When Deputy Prime Minister H.E. Hun Many led an official Cambodian delegation to London, the visit carried a weight that went well beyond the formality of diplomatic protocol. It was, in many ways, a physical expression of something that trade data has been quietly signalling for several years now, that Cambodia and the United Kingdom are building a relationship with genuine substance behind it.
On 8 April, Deputy Prime Minister H.E. Hun Many sat down with UK Minister for the Indo-Pacific Seema Malhotra MP for talks that covered an unusually broad range of shared concerns. Trade and investment formed the backbone of the discussion, but the conversation extended into defence cooperation, education, instability in the Middle East, and the sensitive situation along the Cambodian-Thai border. Minister Seema Malhotra MP expressed the United Kingdom’s desire to support a peaceful resolution to border tensions and acknowledged the important role of the Joint Border Commission in that process. She also reaffirmed UK support for Cambodia’s ongoing crackdown on online scam operations, an issue that has drawn international attention and one that the Royal Government of Cambodia has pursued with notable determination.
The delegation accompanying Deputy Prime Minister H.E. Hun Many included H.E. Samheng Boros, Minister attached to the Prime Minister of the Kingdom of Cambodia, whose presence underscored the seriousness with which Phnom Penh approached the visit. Also present throughout the London engagements was H.E. Mrs Tuot Panha, Ambassador Extraordinary and Plenipotentiary of the Kingdom of Cambodia to the United Kingdom. Those familiar with the Cambodia-United Kingdom relationship will not be surprised by the warmth with which the delegation was received. H.E. Mrs Tuot Panha has built a reputation for quiet, consistent, and exceptional stewardship of the bilateral relationship, and her presence was widely regarded as both fitting and significant.

The backdrop to all of this is a trade relationship that has been growing at a pace few would have predicted even five years ago. Bilateral trade between Cambodia and the United Kingdom reached £1.1 billion in the twelve months to the end of September 2025, a 36.2 percent increase, or £298 million more than the previous year. Total UK imports from Cambodia stood at £965 million in the same period, driven overwhelmingly by goods. Cambodian garments alone accounted for £768.5 million of that figure, with footwear adding a further £97.3 million.
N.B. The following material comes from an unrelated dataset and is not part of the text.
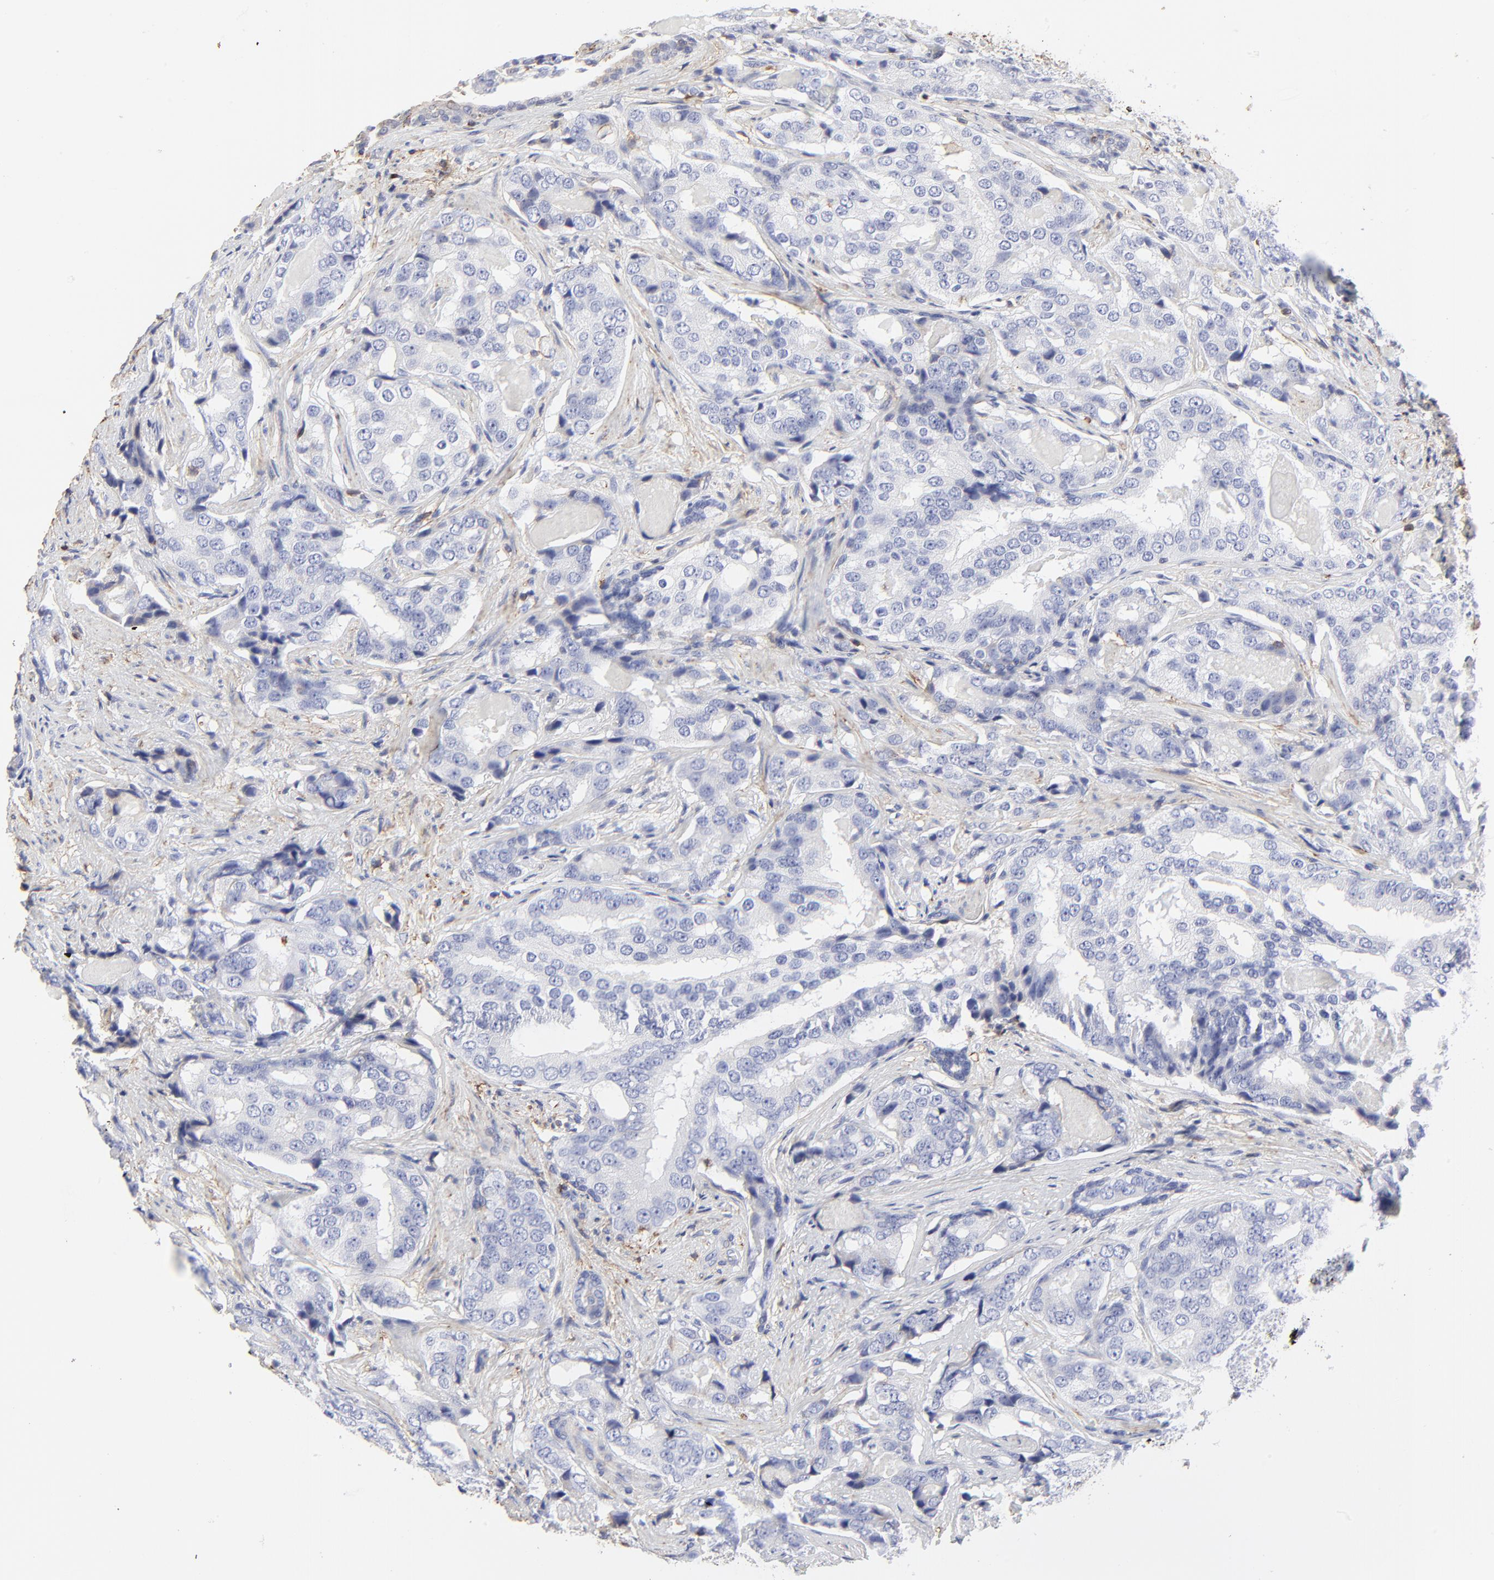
{"staining": {"intensity": "negative", "quantity": "none", "location": "none"}, "tissue": "prostate cancer", "cell_type": "Tumor cells", "image_type": "cancer", "snomed": [{"axis": "morphology", "description": "Adenocarcinoma, High grade"}, {"axis": "topography", "description": "Prostate"}], "caption": "This is an IHC histopathology image of high-grade adenocarcinoma (prostate). There is no expression in tumor cells.", "gene": "ANXA6", "patient": {"sex": "male", "age": 58}}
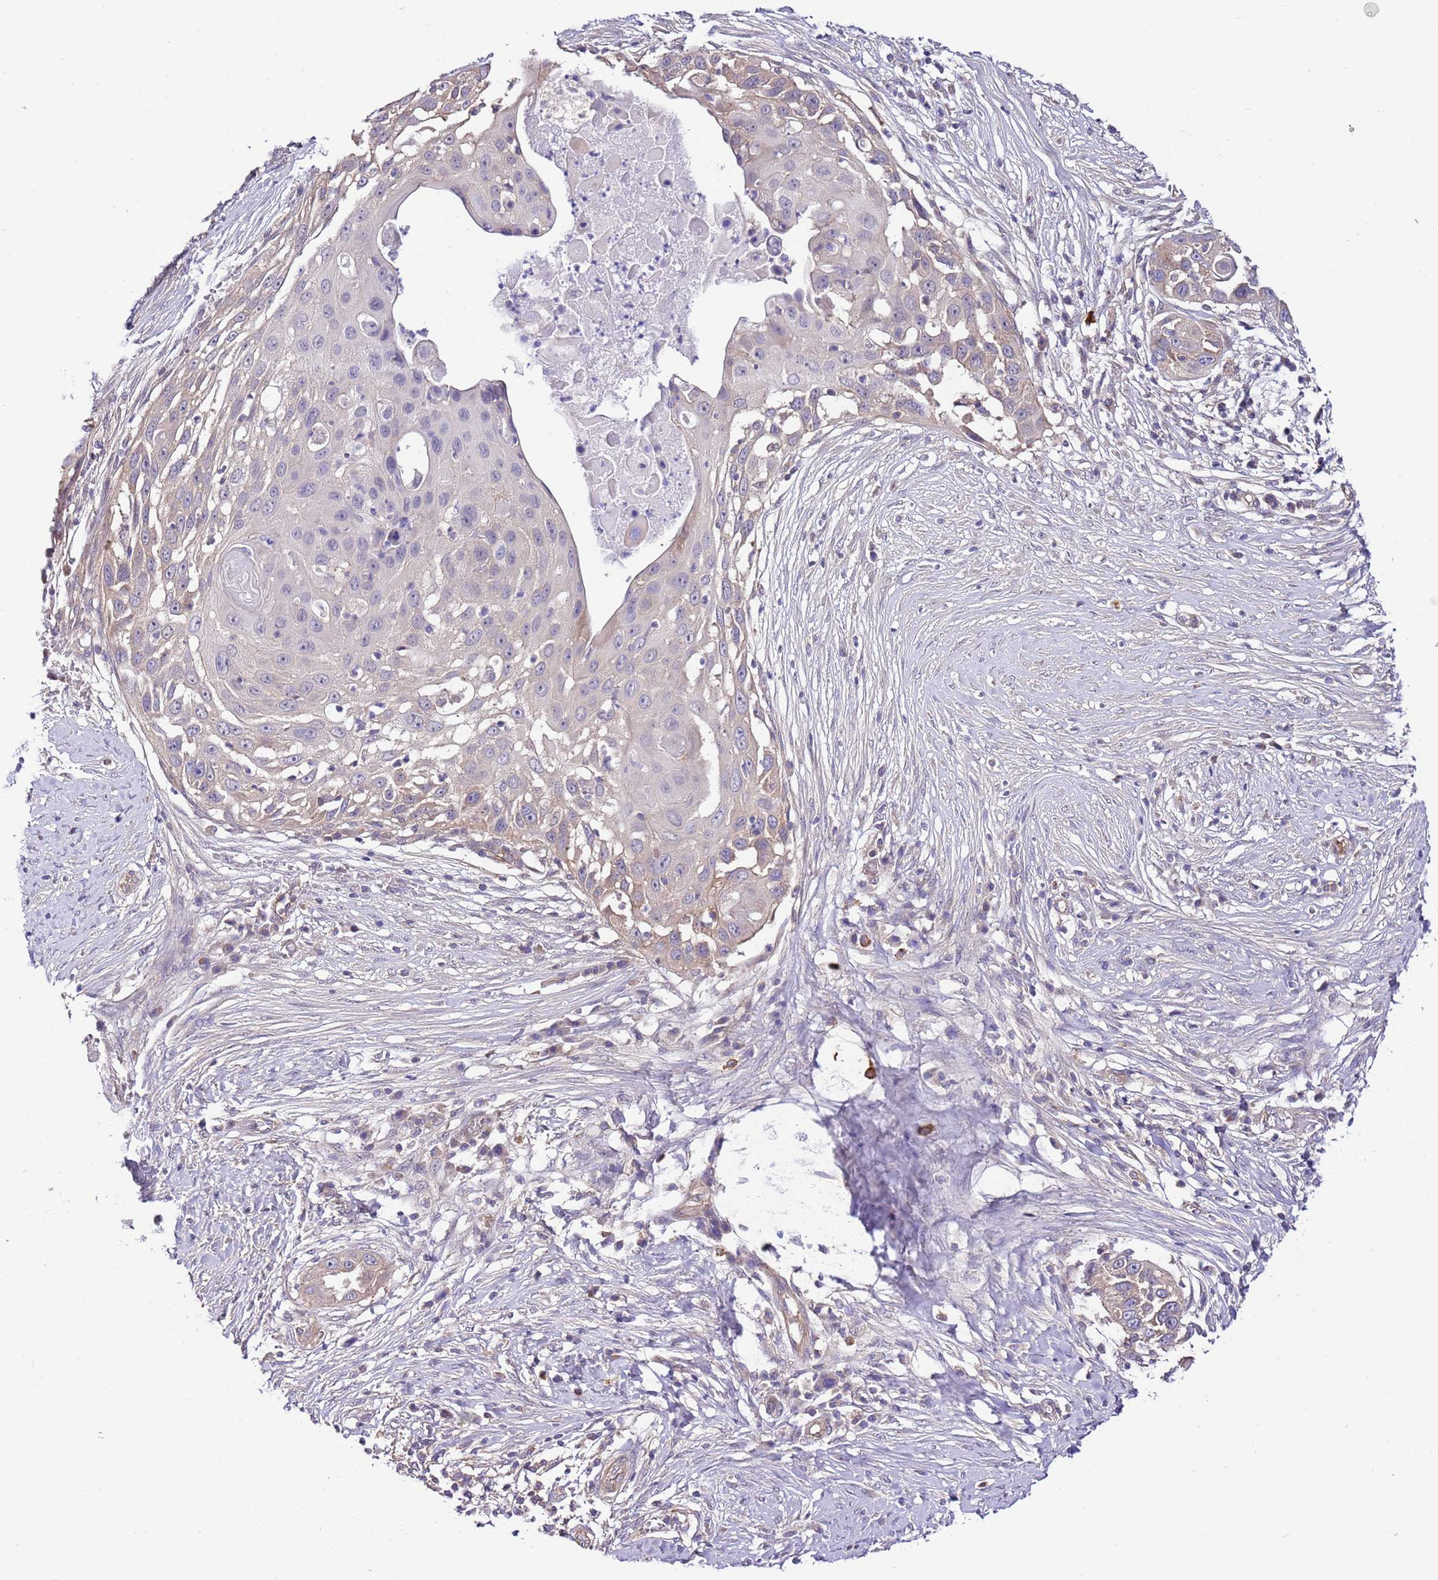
{"staining": {"intensity": "weak", "quantity": "<25%", "location": "cytoplasmic/membranous"}, "tissue": "skin cancer", "cell_type": "Tumor cells", "image_type": "cancer", "snomed": [{"axis": "morphology", "description": "Squamous cell carcinoma, NOS"}, {"axis": "topography", "description": "Skin"}], "caption": "Skin cancer (squamous cell carcinoma) stained for a protein using IHC displays no positivity tumor cells.", "gene": "DONSON", "patient": {"sex": "female", "age": 44}}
These are industries built on the labour of millions of Cambodian workers, and every percentage point of growth in those numbers carries real meaning for real families.
What has drawn particular attention among trade observers is the dramatic rise in UK services exports to Cambodia, which grew by 195.2 percent in a single year. It is the kind of shift that signals a maturing relationship, one moving beyond the simple exchange of goods and into something more interconnected and durable.
The macroeconomic picture adds further weight to the optimism expressed on both sides in London. The International Monetary Fund projects Cambodia’s GDP will reach USD 51.5 billion in 2026, with growth forecast to accelerate toward 5.5 percent by 2030. GDP per capita, which stood at USD 2,500 in 2023, is on a steady upward path toward USD 2,900 this year. Cambodia’s inward foreign direct investment stock reached USD 52.7 billion at the end of 2024, nearly double what it was in 2017. The country’s global GDP ranking has climbed from 101st in 2023 to a projected 96th in 2026. Under the leadership of Prime Minister Samdech Thipadei Hun Manet, Cambodia has pursued a deliberate course of economic modernisation and diversification that is beginning to show up clearly in the numbers.
The London visit sent a clear message to international partners and investors alike. Cambodia is not a country waiting for opportunity to find it. It is a country that shows up, engages seriously, and builds relationships that last. Deputy Prime Minister H.E. Hun Many’s engagements in the United Kingdom demonstrated exactly that, a nation confident in its trajectory and clear-eyed about the partnerships it wants to deepen.
The relationship between Cambodia and the United Kingdom is no longer one that requires explanation or justification. It is a working partnership between two countries that see clear value in each other and that are prepared, as the London talks showed, to act on it.